(RxWiki News) People who've had chemotherapy often complain of "chemobrain," that's characterized by poorer memory and slower thinking. A recently released study has found for some women who had a specific chemotherapy regimen, chemobrain is real and long lasting.
Women with breast cancer who had so-called CMF chemotherapy between 1976 and 1995 scored slightly lower on cognitive tests measuring memory, word learning and processing speed than women who had no cancer history.
Though this type of chemotherapy is no longer used, women still alive today may be experiencing cognitive problems.
"Exercise your brain regularly to keep yourself sharp."
In a first of its kind study, Dutch researchers found that women who had received CMF chemotherapy (a combination of the drug cyclophosphamide, methotrexate, and 5-fluorouracil) had what they described as "subtle but statistically significant differences in cognitive function.

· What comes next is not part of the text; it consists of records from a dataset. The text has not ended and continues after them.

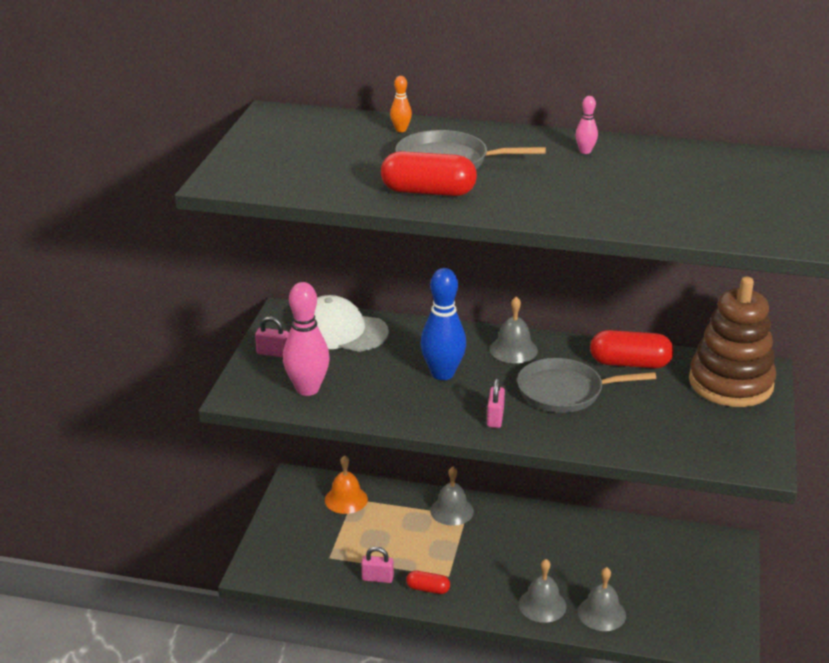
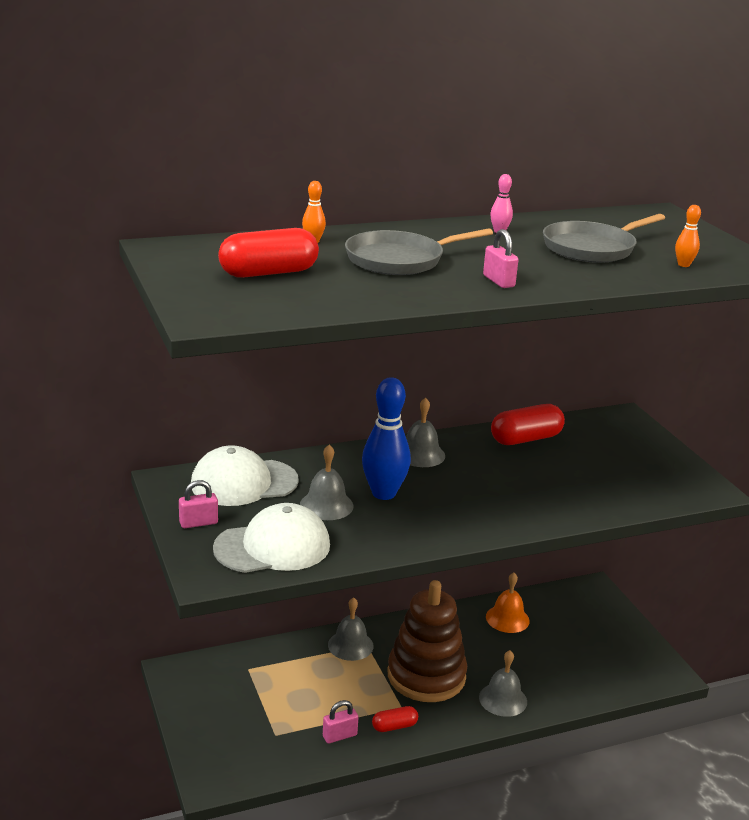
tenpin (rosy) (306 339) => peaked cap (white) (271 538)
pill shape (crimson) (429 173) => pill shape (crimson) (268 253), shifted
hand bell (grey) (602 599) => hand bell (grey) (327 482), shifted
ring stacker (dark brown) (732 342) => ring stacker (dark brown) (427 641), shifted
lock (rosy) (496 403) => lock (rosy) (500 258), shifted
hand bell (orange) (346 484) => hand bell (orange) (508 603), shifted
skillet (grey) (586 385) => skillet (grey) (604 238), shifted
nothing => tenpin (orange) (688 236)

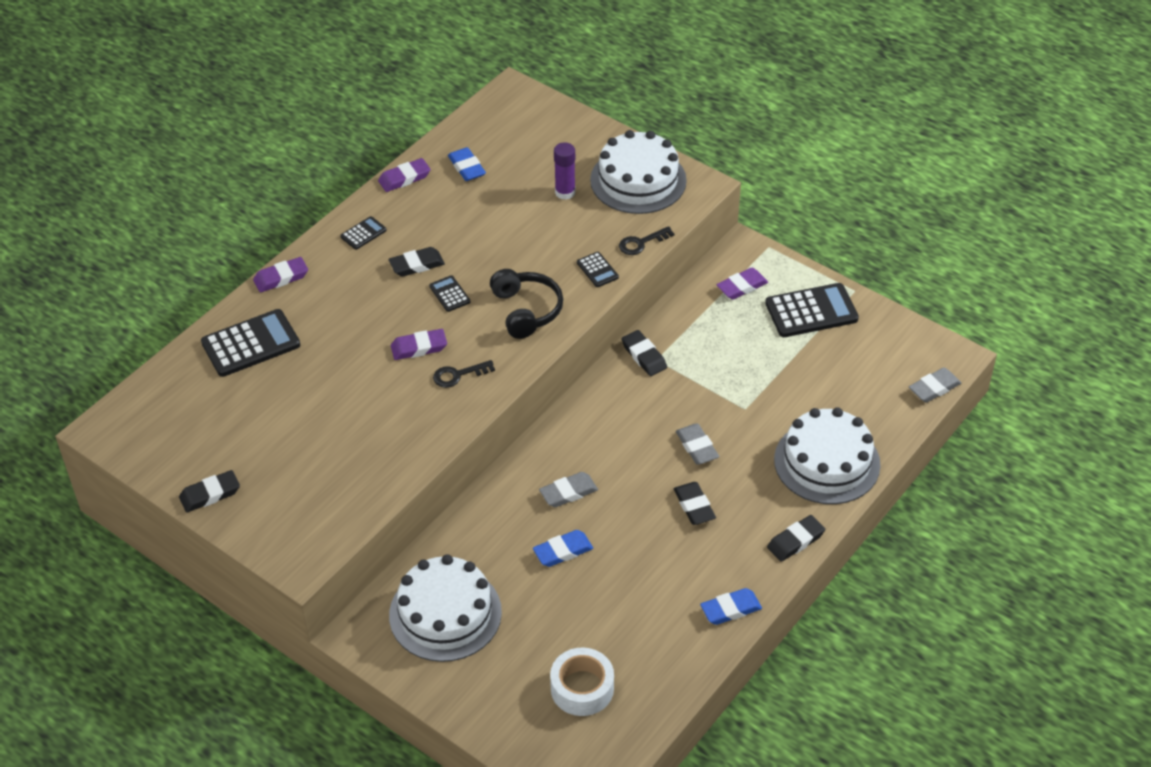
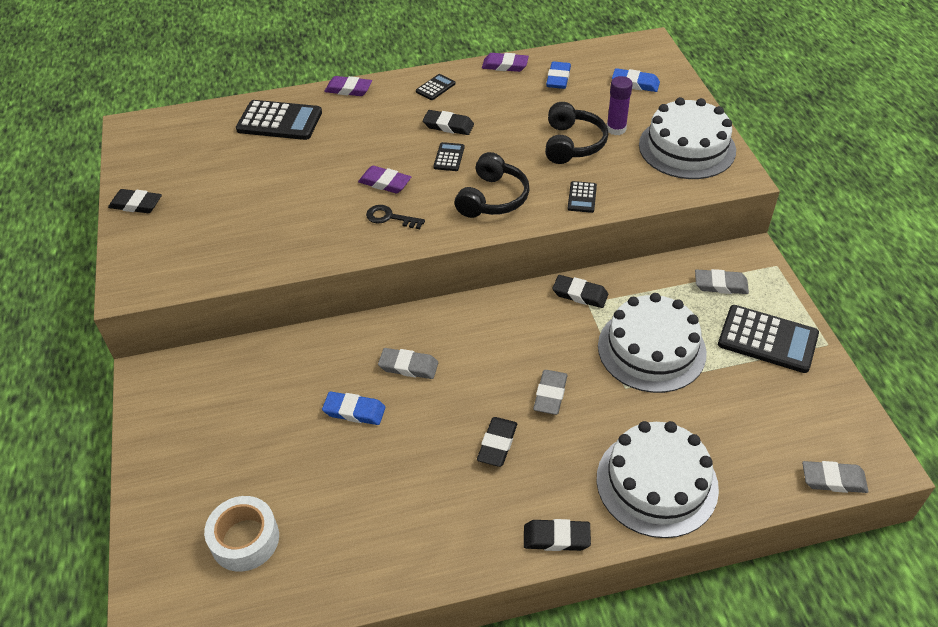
calculator (jet-black) (363 233) => calculator (jet-black) (435 87), 45 degrees counterclockwise
nothing => over-ear headphones (jet-black) (576 133)
gum eraser (jet-black) (644 353) => gum eraser (jet-black) (580 291), 75 degrees counterclockwise
cake (white) (445 608) => cake (white) (652 343), shifted
gum eraser (royal blue) (731 606) => gum eraser (royal blue) (636 80), shifted
gum eraser (violet) (742 284) => gum eraser (grey) (722 281)
latchkey (jet-black) (646 240) => nothing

A senior study author, Sanne B. Schagen, Ph.D., a group leader at the Department of Psychosocial Research and Epidemiology at the Netherlands Cancer Institute/Antoni van Leeuwenhoek Hospital in Amsterdam, said these findings suggest that "if breast cancer patients experience cognitive problems, information about the possible long-term effects of their breast cancer treatment may help to guide referral to appropriate support services."
For this research, Schagen and colleagues compared tests results of 196 women who had received six rounds of CM chemotherapy following surgery with the test scores of women who had never had cancer.
Study participants were evaluated between November 2009 and June 2010. Tests included neuropsychological examination and assessments for depression and memory problems the women perceived they had.
The control group included 1,509 healthy women who had the same tests and assessments. All participants were between the ages of 50 and 80 when they were first enrolled in the study.
After adjusting for such factors as age, education and depression, researchers found the CMF treated women scored lower than cancer free women in word memory, information processing and coordination of thinking and hand movement.
The decline was equivalent of about six years of age-relative cognitive decline.
Adam Brufsky, M.D., Ph.D., professor of medicine at the University of Pittsburgh School of Medicine, told dailyRx, "This is interesting data. What the investigators did not control for, however, was women with breast cancer who did not get chemo," said Dr. Brufsky.
"Perhaps there may be something about having breast cancer in general that can affect cognition. A minority of women with breast cancer do experience 'chemobrain' in my practice, but many have just had an anti hormonal therapy, and not chemo," he said.
Schagen plans to conduct just such a study comparing women with breast cancer who did and did not have chemotherapy.
This work was published February 27, 2012 in the Journal of Clinical Oncology.
No funding or conflict of interest information was provided.